Excerpt to read
......
[c-nsp] Virtual IP Question
Frank Bulk - iNAME
frnkblk at iname.com
Thu Apr 10 23:50:11 EDT 2008
I have this one set of appliances -- I added to the failover script a ping
the important devices in the same L2 network. Works like a charm.
Frank
-----Original Message-----
From: cisco-nsp-bounces at puck.nether.net
[mailto:cisco-nsp-bounces at puck.nether.net] On Behalf Of David Coulson
Sent: Thursday, April 10, 2008 8:03 PM
To: Paul Stewart
Cc: cisco-nsp at puck.nether.net
Subject: Re: [c-nsp] Virtual IP Question
Usually when IP takeover occurs, the new 'active' node will send out an
ARP update message to force all devices on the broadcast domain to
update their ARP table. I've run this type of failover (as opposed to a
'virtual MAC') with good success in a variety of configurations.
Especially if you are only routing to this environment, having fast ARP
timeouts can often clear out any split brain problems pretty quickly.
......
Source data
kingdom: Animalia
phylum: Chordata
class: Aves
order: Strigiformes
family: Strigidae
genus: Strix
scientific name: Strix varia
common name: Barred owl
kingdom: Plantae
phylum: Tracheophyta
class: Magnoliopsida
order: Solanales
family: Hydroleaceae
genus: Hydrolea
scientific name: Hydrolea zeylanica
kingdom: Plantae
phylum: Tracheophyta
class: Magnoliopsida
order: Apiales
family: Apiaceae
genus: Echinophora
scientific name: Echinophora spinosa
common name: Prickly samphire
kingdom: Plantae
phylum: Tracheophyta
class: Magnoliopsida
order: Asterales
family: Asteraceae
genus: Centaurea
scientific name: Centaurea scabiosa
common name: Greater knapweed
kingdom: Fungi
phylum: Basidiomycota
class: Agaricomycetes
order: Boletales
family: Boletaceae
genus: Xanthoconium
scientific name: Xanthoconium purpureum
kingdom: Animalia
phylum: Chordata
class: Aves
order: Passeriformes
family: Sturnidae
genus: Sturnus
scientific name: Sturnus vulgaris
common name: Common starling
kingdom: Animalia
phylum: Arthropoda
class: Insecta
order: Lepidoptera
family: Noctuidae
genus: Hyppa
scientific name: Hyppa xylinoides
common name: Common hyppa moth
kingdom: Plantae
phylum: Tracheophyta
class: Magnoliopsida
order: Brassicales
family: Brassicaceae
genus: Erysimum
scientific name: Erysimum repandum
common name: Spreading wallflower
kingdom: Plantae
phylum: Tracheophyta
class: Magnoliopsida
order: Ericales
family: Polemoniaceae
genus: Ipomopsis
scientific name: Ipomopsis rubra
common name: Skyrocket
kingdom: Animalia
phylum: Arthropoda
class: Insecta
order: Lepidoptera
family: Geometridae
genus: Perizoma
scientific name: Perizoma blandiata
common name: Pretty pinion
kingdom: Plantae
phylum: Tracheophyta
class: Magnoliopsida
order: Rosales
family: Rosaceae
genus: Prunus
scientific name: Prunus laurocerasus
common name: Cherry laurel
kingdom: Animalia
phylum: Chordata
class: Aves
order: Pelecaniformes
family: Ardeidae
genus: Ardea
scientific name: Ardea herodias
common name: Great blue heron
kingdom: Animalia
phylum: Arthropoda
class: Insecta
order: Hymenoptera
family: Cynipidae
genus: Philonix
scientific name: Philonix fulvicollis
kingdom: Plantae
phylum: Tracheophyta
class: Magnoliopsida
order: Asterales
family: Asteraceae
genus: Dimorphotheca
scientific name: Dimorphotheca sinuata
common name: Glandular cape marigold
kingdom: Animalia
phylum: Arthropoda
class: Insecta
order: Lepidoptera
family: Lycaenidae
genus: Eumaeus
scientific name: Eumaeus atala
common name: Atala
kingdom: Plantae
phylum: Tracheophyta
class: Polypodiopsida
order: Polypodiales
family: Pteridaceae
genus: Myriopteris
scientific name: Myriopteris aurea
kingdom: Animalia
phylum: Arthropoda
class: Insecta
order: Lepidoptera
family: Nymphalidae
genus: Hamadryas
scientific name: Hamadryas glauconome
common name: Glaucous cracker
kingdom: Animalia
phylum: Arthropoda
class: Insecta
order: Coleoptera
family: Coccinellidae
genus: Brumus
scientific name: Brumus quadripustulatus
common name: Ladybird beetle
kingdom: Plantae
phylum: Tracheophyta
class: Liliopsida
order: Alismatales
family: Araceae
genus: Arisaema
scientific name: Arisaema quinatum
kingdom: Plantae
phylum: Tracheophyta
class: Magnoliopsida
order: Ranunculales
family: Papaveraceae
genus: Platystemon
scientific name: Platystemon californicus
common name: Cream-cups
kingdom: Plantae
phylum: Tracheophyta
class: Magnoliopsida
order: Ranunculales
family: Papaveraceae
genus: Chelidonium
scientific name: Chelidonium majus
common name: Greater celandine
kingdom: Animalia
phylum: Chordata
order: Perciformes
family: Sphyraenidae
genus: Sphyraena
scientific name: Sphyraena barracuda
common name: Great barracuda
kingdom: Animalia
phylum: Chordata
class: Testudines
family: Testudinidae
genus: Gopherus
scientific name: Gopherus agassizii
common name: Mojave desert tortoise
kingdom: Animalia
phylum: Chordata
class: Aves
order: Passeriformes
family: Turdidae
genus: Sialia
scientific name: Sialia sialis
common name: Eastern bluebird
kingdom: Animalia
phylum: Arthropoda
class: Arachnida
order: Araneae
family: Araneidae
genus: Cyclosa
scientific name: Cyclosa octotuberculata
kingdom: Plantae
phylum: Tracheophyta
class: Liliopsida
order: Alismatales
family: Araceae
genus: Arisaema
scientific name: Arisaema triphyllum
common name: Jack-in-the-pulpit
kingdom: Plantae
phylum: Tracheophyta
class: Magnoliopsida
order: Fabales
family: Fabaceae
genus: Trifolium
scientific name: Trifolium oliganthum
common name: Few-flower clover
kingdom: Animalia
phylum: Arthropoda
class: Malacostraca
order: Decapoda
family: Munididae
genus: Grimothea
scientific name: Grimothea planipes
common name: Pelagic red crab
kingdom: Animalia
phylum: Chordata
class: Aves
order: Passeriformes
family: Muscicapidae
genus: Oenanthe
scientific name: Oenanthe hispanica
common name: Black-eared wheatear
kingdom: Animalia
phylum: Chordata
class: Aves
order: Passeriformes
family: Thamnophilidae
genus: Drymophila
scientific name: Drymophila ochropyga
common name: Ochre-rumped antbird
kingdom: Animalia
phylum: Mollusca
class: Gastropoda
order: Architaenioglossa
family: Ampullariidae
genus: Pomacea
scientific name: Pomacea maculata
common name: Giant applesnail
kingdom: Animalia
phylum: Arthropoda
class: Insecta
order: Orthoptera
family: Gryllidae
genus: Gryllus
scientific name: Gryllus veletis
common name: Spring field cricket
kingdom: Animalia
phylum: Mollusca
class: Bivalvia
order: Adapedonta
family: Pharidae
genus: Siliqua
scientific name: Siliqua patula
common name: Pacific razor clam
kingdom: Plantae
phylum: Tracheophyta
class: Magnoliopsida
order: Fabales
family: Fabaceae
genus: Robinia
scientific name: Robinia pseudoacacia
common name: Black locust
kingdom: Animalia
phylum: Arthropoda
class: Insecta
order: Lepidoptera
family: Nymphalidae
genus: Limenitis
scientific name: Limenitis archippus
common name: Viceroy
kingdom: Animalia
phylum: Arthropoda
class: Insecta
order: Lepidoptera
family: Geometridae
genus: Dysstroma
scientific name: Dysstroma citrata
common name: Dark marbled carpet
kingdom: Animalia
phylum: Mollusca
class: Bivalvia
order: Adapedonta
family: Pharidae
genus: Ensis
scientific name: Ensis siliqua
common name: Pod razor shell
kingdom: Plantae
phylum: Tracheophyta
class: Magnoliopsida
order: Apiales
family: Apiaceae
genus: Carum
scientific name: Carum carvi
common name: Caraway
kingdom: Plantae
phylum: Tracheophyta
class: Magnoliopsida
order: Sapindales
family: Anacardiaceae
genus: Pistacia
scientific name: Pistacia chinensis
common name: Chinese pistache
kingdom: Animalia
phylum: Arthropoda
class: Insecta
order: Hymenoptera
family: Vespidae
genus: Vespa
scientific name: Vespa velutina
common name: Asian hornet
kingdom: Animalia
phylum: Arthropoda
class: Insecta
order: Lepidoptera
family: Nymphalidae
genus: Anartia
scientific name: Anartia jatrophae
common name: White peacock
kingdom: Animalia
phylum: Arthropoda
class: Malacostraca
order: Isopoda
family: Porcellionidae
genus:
......
What you need to do
• A. In the mailing-list thread on virtual IP failover, what does the new active node usually send out when IP takeover occurs?
• B. Write the next part of the mailing-list thread on virtual IP failover, picking up after its final sentence.
This material was drawn from a separate source.

Responses in order
• A. An ARP update message that forces all devices on the broadcast domain to update their ARP tables.

• B.
What are the symptoms you see when the problems occur? Incorrect ARP
entry in the switches (I assume these handle VLAN routing too?), bad
entry in the CAM table, or something else?
Your problem implementing something at the network layer may be that the
virtual IP will not be available on both nodes, so if you try to
override the failover functionality, it may not behave as expected.
Paul Stewart wrote:
> Each server is connected to a 6509 switch, on the same VLAN and IP subnet.
> The problem is that the virtual IP representing what people connect to is
> taking over the MAC address of the Ethernet card versus having it's own
MAC
> that stays consistent from server to server (as HSRP does with it's active
> IP - MAC never changes for that IP).